## TASK PROMPT:
Please repeat, without alteration, the line containing "Tư liệu Tổng hợp GDCD 8" and every line that follows it to the end of the entries below, and only those lines.
··· DATA TO USE ···
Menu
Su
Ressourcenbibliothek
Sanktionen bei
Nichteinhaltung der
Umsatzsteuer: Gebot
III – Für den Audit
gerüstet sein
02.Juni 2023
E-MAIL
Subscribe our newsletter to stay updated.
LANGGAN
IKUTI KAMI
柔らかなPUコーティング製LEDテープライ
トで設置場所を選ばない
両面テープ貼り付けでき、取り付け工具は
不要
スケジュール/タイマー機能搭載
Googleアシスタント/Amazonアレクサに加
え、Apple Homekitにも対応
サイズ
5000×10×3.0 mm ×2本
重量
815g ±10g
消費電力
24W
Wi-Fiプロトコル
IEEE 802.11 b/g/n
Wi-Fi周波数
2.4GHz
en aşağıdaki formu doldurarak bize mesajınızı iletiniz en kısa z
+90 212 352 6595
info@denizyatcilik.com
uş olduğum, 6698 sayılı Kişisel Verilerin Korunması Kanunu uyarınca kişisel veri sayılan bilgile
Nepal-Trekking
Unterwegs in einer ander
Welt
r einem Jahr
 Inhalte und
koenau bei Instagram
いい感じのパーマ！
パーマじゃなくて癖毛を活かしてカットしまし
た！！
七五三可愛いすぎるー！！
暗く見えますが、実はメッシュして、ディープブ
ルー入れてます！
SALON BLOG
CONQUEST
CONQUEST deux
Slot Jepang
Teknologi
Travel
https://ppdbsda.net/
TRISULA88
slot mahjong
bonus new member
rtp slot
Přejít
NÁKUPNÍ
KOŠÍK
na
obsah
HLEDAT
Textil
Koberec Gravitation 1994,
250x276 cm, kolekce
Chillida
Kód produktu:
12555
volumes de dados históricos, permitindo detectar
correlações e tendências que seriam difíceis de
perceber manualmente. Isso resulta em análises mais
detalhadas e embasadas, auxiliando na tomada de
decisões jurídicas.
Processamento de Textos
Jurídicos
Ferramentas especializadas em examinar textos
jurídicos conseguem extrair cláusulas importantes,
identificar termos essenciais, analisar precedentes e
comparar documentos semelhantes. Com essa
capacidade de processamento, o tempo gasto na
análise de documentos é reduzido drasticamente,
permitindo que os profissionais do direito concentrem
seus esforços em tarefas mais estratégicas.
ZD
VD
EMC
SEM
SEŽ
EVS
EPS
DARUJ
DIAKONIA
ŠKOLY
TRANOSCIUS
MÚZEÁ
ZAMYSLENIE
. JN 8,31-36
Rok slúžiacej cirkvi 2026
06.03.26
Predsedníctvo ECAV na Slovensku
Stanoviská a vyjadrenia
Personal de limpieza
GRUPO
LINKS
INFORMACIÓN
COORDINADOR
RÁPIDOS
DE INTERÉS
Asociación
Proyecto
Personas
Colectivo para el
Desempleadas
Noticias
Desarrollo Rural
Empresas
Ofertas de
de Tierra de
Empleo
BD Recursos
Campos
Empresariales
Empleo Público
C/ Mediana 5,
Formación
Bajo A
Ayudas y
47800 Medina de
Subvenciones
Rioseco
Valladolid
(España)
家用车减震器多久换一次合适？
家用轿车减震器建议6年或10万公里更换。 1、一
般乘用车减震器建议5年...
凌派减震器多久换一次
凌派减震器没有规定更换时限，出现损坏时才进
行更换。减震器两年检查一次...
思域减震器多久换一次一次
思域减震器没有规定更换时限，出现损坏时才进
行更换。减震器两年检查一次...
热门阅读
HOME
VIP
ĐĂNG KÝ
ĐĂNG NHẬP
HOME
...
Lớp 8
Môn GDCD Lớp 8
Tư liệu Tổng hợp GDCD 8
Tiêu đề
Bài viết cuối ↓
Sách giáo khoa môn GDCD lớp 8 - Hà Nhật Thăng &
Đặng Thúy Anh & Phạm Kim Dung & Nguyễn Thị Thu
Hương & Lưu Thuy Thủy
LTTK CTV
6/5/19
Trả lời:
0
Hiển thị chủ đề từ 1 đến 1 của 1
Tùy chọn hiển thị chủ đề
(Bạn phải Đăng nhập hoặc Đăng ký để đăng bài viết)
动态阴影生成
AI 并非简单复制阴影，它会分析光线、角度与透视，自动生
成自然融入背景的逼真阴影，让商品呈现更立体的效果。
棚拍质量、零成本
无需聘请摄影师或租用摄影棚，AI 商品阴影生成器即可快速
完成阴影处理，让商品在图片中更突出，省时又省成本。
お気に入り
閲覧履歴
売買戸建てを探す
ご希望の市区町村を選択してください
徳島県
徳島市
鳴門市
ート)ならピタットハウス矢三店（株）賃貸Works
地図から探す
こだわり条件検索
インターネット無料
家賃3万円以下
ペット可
···
## WORKED SOLUTION:
Tư liệu Tổng hợp GDCD 8
Tiêu đề
Bài viết cuối ↓
Sách giáo khoa môn GDCD lớp 8 - Hà Nhật Thăng &
Đặng Thúy Anh & Phạm Kim Dung & Nguyễn Thị Thu
Hương & Lưu Thuy Thủy
LTTK CTV
6/5/19
Trả lời:
0
Hiển thị chủ đề từ 1 đến 1 của 1
Tùy chọn hiển thị chủ đề
(Bạn phải Đăng nhập hoặc Đăng ký để đăng bài viết)
动态阴影生成
AI 并非简单复制阴影，它会分析光线、角度与透视，自动生
成自然融入背景的逼真阴影，让商品呈现更立体的效果。
棚拍质量、零成本
无需聘请摄影师或租用摄影棚，AI 商品阴影生成器即可快速
完成阴影处理，让商品在图片中更突出，省时又省成本。
お気に入り
閲覧履歴
売買戸建てを探す
ご希望の市区町村を選択してください
徳島県
徳島市
鳴門市
ート)ならピタットハウス矢三店（株）賃貸Works
地図から探す
こだわり条件検索
インターネット無料
家賃3万円以下
ペット可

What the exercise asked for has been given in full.